Bear 1.4 added Tag autocomplete, one of the most requested features for the app, so it’s even better.
Something of a left-field choice, Atom is primarily an app used for coding, but its sheer range of customization options means that you can mould it into a useful text editor too. Because it’s based on common web standards, you can hack its CSS stylesheet to create just about any visual theme you can think of. Want to make it look and feel like Word 2016 with a Smooth Typing Animation-style effect? No problem.
Want to write in Markdown with a solarized color scheme? Then download the Markdown Writer extension and choose from one of the hundreds of community-generated themes.
Atom is far from perfect as a text editor due to its lack of one or two standard features – such as an automatic grammar changer – that have been standard in other note-taking apps for years. But it’s certainly one of the most interesting and capable when in the right hands.
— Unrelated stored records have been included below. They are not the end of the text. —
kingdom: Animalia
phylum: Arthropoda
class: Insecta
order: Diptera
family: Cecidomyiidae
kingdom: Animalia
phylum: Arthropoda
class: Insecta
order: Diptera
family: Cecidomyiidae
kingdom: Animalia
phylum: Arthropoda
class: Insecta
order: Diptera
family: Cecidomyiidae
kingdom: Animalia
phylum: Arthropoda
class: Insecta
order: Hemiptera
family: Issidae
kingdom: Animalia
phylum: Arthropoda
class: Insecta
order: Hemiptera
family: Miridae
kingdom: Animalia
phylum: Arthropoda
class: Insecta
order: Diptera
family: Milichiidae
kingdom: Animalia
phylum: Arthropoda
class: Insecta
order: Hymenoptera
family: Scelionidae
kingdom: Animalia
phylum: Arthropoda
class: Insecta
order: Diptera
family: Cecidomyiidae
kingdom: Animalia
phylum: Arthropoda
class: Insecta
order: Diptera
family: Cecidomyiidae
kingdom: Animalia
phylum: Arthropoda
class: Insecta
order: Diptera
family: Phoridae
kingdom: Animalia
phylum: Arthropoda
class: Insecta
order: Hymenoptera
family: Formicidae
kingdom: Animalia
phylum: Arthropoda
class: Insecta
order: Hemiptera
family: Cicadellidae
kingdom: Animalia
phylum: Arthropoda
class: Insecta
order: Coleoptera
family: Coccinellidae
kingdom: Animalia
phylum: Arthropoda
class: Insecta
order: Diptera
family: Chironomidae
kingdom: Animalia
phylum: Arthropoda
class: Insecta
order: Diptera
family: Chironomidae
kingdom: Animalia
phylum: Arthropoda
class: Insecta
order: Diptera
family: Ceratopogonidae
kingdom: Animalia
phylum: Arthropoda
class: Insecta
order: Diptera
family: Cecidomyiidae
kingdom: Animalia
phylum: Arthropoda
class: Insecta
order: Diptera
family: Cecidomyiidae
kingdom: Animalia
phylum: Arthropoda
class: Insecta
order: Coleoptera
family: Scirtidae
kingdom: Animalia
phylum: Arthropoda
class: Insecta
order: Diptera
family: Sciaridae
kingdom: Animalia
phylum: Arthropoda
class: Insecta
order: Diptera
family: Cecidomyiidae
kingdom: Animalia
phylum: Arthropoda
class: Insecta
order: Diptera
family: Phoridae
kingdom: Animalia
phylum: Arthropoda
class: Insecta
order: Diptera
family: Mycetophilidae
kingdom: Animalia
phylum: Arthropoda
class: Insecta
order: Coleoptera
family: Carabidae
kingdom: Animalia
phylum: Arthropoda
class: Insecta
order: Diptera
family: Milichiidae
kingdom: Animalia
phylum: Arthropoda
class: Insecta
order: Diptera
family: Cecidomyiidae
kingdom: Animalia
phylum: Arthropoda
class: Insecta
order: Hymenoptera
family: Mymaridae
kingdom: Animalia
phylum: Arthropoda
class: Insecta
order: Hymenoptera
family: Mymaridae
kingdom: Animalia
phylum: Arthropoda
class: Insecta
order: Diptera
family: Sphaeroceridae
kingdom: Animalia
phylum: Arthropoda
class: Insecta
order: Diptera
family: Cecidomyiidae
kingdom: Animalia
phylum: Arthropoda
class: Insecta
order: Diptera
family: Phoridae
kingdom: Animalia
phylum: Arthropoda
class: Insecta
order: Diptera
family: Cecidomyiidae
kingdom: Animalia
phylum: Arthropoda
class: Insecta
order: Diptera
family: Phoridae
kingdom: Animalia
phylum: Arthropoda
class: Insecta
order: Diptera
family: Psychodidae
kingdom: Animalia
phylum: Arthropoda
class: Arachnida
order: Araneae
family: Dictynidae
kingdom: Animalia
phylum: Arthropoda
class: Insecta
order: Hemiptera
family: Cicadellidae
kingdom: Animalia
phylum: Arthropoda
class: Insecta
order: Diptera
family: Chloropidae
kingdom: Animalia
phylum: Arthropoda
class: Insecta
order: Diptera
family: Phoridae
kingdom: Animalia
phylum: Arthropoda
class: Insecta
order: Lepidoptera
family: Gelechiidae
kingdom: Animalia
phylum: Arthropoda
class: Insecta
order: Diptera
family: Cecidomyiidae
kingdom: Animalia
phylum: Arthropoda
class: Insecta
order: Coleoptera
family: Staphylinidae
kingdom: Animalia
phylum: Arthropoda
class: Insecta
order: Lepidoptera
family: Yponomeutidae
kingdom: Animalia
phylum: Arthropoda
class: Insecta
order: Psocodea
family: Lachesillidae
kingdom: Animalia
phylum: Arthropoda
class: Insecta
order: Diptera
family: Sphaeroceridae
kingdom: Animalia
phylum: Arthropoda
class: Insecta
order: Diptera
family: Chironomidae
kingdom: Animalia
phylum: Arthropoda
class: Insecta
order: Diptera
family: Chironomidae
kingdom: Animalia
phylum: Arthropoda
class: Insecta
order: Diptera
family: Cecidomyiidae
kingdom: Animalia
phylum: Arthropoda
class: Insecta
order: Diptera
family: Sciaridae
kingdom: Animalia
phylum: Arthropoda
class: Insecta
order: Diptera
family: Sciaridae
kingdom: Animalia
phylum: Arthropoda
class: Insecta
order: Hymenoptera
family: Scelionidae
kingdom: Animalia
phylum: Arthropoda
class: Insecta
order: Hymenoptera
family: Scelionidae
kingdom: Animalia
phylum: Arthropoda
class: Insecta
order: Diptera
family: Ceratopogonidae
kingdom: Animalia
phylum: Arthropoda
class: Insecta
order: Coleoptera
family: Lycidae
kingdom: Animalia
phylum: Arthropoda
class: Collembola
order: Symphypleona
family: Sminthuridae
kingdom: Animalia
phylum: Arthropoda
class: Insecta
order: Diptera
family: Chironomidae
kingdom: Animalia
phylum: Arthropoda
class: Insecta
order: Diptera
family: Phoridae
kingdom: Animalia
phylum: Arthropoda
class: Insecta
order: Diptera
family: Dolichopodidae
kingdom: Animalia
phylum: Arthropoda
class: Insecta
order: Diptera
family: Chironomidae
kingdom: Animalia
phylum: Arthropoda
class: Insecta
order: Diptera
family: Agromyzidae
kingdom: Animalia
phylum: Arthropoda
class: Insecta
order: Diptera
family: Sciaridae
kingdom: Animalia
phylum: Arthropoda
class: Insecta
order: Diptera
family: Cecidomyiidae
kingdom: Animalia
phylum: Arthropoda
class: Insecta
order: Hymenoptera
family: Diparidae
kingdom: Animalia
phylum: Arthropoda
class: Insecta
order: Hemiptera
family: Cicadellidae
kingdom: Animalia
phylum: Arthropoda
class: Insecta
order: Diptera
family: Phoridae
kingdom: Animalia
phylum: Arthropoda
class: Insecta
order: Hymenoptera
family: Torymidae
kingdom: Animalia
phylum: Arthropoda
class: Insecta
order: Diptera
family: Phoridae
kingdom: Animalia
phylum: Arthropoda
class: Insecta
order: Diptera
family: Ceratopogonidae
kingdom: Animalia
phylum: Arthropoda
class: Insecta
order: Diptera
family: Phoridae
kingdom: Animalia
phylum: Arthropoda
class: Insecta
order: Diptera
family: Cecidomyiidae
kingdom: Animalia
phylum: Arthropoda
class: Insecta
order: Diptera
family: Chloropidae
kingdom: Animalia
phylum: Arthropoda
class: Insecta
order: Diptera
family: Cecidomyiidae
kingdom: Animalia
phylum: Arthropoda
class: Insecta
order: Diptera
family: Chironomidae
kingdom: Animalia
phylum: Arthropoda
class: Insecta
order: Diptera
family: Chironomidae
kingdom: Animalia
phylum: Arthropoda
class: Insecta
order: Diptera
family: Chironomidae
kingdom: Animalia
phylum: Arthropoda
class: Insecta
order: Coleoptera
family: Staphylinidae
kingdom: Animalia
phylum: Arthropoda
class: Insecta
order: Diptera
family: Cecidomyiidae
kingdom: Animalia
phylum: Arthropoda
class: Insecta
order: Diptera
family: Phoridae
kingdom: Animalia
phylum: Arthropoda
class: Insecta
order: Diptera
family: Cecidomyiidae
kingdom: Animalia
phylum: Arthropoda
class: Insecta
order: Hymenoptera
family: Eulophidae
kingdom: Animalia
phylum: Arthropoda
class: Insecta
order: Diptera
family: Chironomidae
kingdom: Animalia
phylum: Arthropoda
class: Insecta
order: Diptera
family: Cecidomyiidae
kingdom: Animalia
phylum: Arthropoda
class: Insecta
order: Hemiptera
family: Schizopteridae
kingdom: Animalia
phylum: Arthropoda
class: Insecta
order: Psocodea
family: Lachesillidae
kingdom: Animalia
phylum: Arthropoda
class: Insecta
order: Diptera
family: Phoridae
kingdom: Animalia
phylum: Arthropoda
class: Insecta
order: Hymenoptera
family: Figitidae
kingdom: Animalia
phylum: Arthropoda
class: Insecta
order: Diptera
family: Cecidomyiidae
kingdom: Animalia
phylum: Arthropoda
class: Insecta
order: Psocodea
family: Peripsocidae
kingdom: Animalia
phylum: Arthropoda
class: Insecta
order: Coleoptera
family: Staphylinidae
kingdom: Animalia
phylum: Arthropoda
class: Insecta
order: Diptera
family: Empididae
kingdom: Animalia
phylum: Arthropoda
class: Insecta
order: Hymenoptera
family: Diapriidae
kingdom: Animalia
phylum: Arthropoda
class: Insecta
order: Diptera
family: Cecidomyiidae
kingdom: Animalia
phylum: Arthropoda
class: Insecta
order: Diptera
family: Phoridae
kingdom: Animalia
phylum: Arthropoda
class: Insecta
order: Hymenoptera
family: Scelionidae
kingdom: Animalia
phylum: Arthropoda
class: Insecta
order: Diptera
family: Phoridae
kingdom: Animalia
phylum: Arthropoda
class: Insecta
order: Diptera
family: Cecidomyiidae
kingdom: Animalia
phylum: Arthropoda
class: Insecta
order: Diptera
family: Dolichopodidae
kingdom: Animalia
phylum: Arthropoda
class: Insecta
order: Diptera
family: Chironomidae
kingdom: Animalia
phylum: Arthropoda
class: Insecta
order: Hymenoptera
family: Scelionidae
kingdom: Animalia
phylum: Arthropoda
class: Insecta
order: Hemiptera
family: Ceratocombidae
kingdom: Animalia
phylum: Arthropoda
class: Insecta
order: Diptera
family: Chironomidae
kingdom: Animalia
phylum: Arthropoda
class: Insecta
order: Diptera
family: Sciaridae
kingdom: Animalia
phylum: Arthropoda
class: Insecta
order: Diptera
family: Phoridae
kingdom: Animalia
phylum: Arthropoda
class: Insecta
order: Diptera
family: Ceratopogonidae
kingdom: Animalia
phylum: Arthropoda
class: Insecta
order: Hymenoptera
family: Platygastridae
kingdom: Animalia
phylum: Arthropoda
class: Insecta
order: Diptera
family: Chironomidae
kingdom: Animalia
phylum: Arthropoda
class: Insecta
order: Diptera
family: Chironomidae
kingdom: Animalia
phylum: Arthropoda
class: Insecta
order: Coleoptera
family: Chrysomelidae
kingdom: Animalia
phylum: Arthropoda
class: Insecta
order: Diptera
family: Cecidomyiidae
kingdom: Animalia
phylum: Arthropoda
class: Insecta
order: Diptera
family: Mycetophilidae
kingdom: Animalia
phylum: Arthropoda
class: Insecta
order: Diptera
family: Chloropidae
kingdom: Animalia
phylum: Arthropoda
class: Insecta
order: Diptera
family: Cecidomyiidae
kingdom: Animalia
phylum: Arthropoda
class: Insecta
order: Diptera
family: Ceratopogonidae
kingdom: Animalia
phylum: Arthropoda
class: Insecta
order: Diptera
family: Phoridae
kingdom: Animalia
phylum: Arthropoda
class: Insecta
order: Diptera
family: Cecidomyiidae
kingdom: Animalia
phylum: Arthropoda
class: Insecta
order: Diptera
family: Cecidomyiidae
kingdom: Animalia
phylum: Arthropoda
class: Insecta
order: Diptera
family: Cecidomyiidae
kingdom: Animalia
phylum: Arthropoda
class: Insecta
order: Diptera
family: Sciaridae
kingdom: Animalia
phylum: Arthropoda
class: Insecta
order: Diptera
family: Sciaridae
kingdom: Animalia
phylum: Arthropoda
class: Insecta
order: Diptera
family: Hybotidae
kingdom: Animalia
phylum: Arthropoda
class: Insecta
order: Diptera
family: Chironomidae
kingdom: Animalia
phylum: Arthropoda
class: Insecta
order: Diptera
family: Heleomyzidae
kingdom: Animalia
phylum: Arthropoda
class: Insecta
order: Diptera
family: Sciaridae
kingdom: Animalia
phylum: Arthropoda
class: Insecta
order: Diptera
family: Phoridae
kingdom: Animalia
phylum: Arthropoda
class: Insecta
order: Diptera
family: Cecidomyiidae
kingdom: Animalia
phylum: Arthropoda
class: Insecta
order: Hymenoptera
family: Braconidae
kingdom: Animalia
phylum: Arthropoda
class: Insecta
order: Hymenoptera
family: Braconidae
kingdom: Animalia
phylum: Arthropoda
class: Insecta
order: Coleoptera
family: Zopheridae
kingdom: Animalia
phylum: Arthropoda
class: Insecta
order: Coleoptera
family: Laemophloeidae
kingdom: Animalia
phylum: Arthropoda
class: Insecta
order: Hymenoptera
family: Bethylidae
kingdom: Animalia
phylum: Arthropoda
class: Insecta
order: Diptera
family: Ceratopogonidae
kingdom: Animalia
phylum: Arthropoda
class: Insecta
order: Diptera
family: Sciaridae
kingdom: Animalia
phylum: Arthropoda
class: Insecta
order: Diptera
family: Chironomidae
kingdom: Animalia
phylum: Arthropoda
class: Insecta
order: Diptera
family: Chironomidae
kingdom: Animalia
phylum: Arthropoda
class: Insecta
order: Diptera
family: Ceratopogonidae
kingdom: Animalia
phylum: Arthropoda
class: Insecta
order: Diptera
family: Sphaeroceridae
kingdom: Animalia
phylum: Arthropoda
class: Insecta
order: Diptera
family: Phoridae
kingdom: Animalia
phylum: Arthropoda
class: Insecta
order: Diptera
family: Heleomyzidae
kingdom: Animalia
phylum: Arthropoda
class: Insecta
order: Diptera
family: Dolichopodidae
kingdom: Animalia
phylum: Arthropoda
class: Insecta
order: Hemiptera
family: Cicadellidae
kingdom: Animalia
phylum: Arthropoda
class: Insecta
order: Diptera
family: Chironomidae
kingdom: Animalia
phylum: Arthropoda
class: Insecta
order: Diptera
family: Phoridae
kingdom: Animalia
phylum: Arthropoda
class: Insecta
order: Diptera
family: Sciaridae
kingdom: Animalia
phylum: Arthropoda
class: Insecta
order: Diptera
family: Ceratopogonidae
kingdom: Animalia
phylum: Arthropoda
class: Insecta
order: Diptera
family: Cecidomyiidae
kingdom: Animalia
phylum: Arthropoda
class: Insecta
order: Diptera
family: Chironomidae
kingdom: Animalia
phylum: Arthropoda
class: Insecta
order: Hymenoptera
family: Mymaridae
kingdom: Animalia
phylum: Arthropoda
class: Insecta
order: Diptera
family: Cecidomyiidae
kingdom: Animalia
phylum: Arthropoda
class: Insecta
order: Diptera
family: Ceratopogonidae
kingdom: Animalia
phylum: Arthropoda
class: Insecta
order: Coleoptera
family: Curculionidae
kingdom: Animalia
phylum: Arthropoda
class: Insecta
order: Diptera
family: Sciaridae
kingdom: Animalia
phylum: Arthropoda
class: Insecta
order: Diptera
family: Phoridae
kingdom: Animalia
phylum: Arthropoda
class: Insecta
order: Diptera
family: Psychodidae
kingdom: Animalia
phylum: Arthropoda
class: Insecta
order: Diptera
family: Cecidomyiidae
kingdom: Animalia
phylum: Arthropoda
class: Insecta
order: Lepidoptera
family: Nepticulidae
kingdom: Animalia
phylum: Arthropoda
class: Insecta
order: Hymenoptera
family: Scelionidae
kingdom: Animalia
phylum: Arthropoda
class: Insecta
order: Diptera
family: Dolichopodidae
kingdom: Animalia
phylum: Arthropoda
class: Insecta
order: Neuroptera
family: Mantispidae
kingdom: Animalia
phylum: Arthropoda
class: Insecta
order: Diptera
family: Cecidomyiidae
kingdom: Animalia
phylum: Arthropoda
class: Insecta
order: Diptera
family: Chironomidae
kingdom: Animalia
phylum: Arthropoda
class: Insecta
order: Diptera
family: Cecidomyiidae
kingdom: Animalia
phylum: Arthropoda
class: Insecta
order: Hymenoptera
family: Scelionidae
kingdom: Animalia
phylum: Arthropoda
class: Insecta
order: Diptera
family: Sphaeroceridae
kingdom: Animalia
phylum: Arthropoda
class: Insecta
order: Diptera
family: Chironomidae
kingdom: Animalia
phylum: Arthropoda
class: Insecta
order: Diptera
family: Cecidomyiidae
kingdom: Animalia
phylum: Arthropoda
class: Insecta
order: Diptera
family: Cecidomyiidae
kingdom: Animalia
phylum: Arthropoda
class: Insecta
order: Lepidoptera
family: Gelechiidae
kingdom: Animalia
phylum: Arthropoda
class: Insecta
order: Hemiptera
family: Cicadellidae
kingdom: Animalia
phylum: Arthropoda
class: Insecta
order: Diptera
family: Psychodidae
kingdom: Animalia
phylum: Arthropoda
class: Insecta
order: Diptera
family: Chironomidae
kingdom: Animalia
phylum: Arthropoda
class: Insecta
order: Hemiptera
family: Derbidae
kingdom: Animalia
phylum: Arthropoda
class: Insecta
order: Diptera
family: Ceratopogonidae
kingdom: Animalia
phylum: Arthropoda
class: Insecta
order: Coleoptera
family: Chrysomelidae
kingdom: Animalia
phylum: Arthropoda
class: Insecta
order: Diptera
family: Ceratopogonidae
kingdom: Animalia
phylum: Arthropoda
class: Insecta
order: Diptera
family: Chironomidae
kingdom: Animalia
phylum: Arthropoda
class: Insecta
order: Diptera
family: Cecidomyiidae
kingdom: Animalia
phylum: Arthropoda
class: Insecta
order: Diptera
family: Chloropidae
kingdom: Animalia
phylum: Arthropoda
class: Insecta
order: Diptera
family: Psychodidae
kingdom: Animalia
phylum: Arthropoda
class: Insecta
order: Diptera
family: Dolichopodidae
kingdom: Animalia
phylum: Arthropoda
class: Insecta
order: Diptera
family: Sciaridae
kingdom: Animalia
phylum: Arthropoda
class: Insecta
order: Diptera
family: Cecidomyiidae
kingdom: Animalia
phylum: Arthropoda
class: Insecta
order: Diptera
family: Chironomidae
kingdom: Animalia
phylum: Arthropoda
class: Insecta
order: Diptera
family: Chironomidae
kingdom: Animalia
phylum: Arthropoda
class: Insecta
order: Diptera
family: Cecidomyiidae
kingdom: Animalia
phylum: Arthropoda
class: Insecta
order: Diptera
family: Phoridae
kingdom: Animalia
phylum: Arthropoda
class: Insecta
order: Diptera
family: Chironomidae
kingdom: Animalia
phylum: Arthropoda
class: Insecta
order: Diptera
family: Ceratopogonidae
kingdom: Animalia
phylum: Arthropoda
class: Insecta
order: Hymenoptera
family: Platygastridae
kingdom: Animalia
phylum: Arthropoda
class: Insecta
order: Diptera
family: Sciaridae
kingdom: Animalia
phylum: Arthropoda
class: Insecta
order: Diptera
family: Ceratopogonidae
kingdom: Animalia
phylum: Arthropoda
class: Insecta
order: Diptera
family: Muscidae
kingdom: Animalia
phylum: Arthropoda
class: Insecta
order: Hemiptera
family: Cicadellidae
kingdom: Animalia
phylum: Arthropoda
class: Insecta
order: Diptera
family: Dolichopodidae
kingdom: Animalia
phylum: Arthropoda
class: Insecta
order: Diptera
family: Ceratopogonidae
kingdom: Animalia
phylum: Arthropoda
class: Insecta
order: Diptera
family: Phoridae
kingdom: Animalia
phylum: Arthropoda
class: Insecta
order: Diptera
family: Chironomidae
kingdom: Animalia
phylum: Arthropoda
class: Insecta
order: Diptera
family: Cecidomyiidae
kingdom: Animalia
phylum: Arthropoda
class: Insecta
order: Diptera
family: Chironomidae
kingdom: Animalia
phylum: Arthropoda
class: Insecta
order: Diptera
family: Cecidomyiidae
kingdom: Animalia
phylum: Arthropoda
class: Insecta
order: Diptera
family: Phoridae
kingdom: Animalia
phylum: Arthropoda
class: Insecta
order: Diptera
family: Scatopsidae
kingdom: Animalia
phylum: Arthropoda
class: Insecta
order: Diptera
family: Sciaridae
Simplenote’s selling point is its clear, simple user interface, making it easy to keep track of notes. It is available for iOS, Android, Mac, Windows and Linux, with data synced automatically. There’s also a web app if a client can’t be downloaded.
Tagging and search tools ensure users can find what they’re looking for and notes can be shared or published to others working in the same team or on a project. Simplenote backs up previous versions of documents so it’s always possible to revert to an earlier one.
Simplenote doesn’t have many advanced features, but is an ideal candidate for simple note taking. And best, of all, it’s free.
Dropbox Paper launched in August 2016 and works across the cloud platform’s suite of PC and mobile applications. What separates Paper apart is its focus on collaboration, allowing teams to share their ideas, images and videos for projects.
There are integrations with productivity apps such as Google Calendar and Slack as well as some more surprising tools like Spotify.
Recent additions include new organisation tools such as the ability to create mobile folders on the go as well as improved delete and archive features. Dropbox also redesigned the Paper homepage which brings users Paper docs and Dropbox files together.
Its enterprise features make it an ideal note taking app for businesses, but it goes without saying that you get the most out of it if you are already a Dropbox customer.